Mais recentemente, perto de onde eu trabalhava tinha um morador de rua e
às vezes eu tomava café com ele na doceria da esquina. Em uma dessas vezes,
enquanto eu pagava a conta, ele andava de um lado pro outro dentro da doceria,
quando de repente entram dois policiais, um com arma na mão. Me lembro apenas
de olhar rapidamente para o policial e afirmar categoricamente - ELE ESTÁ
COMIGO, ELE ESTÁ COMIGO, ELE É MEU AMIGO. O Policial olhou para a caixa do
estabelecimento e perguntou: está tudo bem? Ela respondeu que sim. O policial
se foi. Em um primeiro momento eu pensei no policial como alguém que estava
sendo preconceituoso, mas na perspectiva dele, tudo que VIU foi um jovem
mal vestido agitado, andando de um lado pro outro dentro de uma doceria de
manhã.
Só vemos aquilo que nossa visão permite. E nossa visão está circunscrita
ao nosso lugar geográfico, econômico, social, ideológico. NOSSA PERCEPÇÃO É
SEMPRE LIMITADA – “O MUNDO SEMPRE GIRA EM TORNO DE NÓS MESMOS”. Essa é nossa
dádiva e maldição.
Podemos procurar retirar a trave dos nossos olhos, como nos ensina o
Evangelho de Jesus, mas o problema é que na maioria das vezes nem sabemos que
existe a trave. Deve ser por isso que Jesus frisou tanto a importância do
convívio social, porque precisamos dos outros para nos levar por caminhos
simbólicos que nunca fomos e assim olharmos em outra perspectiva.

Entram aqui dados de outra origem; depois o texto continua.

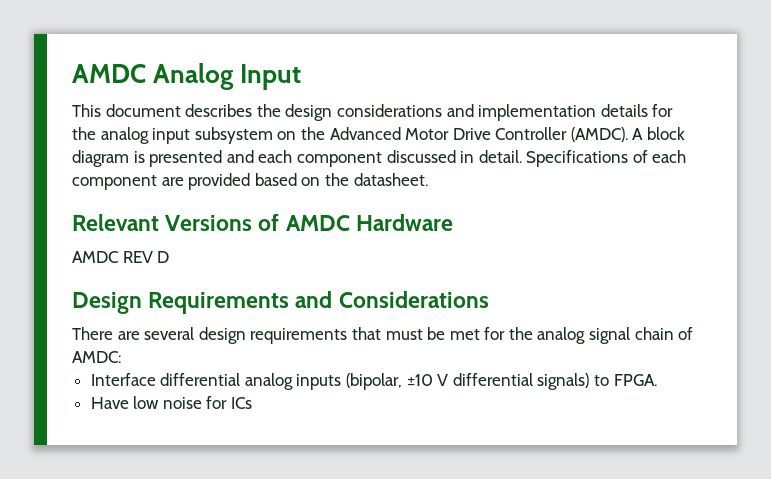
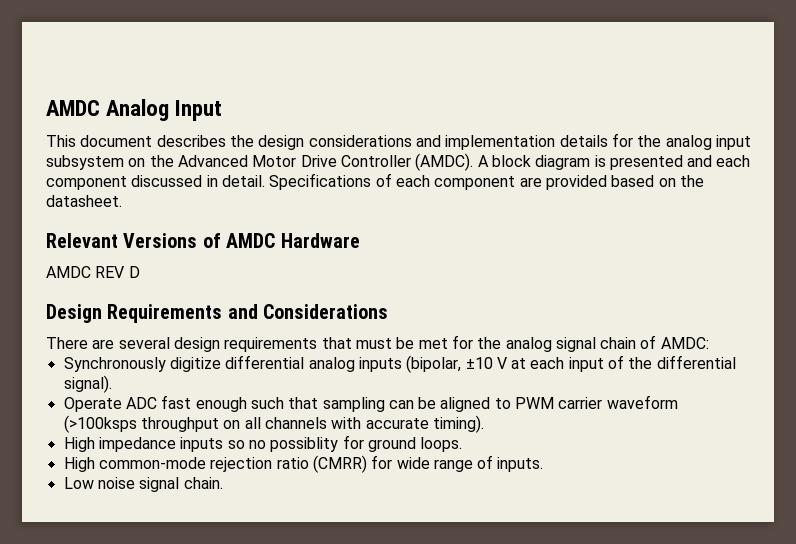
[90,373,156,386] Interface -> [63,357,221,372] Synchronously digitize
[452,373,657,390] [90,396,253,409] differential signals) to FPGA. // Have low noise for ICs -> [511,355,736,372] [63,375,112,393] [63,395,678,412] [63,415,484,433] [63,435,463,452] [63,455,544,473] [63,477,223,492] at each input of the differential signal). // Operate ADC fast enough such that sampling can be aligned to PWM carrier waveform (>100ksps throughput on all channels with accurate timing). // High impedance inputs so no possiblity for ground loops. // High common-mode rejection ratio (CMRR) for wide range of inputs. // Low noise signal chain.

Na época da faculdade um professor de psicologia disse - precisamos dos
outros, precisamos dos outros porque não nos vemos - e destacou é isso
mesmo - nós não nos vemos - não vemos nosso rosto nem nossas costas. Isso
parece óbvio. Mas acho que destaca o fato que precisamos dos outros, às vezes
até mesmo para que este nos mostre a trave que existe no nosso olho.